I don’t mean to overstate this, or to denigrate the idea that parents are inspiring. But I think it is important for young people to see inspiration in people other than their family, in people who are tangibly different. School is not the only place that can happen — but it’s a good place. Because school is full of people who are, first, qualified, and often possessed of profound expertise, in their subject; and second, generally decent people. Teachers are good potential inspiration. I think it’s important that we be available for that, even if everything taught in schools could be learned from YouTube.
So I don’t want Secretary DeVos to make the job so difficult, so onerous, or so belittled and undercut, that every good person leaves the profession. We’re already working to drive them out, with our political factionalism taking on schools and teachers as handy scapegoats, or turning schools into the indoctrination centers that they should never be; and DeVos could make it worse, and may want to make it worse: anyone who opposes public education opposes teachers’ unions, which essentially means they oppose teachers. No, really: I understand the arguments against unions, and they’re stupid, but that’s not the point: the point is that teachers’ unions, even if they are too powerful, even if they are too greedy (And they’re not — that’s the stupid part), work only to protect and support teachers. The desire to break teachers’ unions is a desire to break teachers, often for financial reasons, and often for political ones. I think DeVos, with her support for Voucher and Charter (“Down, Voucher! Sic ’em, Charter! Attaboy!”), has both reasons for wanting to break teachers’ unions, and therefore teachers; if she succeeds on a national scale, she will essentially break us. I’ll tell you right now, I work in a charter school in a “Right-to-work” state, and while there are a lot of good teachers at my school, few of them are the new teachers who came up without unions. (Some of them are, which is awesome.) Most of us learned our skills in an environment where a union protected and sheltered us, and that made us better teachers. I’ve worked both with union membership and without, and teaching is unquestionably better with.
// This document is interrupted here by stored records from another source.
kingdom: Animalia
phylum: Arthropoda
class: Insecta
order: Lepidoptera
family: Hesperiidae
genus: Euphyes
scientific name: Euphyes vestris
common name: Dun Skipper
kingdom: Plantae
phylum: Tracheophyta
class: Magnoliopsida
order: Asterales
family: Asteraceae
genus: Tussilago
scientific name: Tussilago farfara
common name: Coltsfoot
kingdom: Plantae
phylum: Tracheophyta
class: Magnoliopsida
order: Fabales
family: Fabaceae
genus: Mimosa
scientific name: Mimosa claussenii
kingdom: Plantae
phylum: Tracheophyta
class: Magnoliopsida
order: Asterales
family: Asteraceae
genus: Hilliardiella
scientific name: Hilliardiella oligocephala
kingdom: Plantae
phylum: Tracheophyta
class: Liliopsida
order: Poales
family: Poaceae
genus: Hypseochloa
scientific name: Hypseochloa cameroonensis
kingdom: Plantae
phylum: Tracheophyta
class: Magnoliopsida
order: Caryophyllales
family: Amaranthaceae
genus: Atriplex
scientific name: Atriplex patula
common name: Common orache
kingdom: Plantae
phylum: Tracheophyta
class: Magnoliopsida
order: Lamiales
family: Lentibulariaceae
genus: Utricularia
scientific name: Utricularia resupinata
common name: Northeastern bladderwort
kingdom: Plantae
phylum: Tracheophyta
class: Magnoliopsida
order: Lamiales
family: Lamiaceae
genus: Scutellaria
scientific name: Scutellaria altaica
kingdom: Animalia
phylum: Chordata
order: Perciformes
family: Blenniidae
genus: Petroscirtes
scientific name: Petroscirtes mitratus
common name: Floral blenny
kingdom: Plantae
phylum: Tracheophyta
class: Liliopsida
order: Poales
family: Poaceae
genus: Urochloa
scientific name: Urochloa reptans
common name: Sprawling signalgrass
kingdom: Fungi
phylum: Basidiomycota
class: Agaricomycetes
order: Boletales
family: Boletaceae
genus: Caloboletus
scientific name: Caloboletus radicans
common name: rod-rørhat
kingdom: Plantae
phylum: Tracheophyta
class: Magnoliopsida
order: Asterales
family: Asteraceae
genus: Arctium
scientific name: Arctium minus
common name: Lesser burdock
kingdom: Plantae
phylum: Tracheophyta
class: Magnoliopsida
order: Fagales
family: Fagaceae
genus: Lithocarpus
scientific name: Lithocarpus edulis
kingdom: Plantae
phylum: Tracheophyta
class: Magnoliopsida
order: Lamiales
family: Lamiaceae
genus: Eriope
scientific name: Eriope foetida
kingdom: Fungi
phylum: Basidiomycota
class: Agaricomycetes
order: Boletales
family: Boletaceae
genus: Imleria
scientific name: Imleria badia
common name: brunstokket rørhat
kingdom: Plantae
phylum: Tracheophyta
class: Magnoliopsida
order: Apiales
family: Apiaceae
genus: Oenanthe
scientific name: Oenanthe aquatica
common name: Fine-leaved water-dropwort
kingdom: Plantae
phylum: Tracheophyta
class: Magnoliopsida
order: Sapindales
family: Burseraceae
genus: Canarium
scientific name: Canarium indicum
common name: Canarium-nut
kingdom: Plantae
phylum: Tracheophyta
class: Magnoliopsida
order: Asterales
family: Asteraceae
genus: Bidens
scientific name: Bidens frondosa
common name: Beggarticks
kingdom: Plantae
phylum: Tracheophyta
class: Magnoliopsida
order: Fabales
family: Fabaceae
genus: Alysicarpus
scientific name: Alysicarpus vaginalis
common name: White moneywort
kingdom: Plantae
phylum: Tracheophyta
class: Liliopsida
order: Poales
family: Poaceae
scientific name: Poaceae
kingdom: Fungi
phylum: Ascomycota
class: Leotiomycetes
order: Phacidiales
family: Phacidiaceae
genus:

I hope DeVos doesn’t kill it. I hope nobody does. I worry that the wall, and the Executive Orders, and the Russian connections, are all distractions from the real harm that could be done to public institutions like the schools and the health care system, the free press and the right to vote. For that reason, I hope that Secretary DeVos, and President Trump, are exactly as inept as they seem to be. Because when it comes to education, this teacher wants them to fail.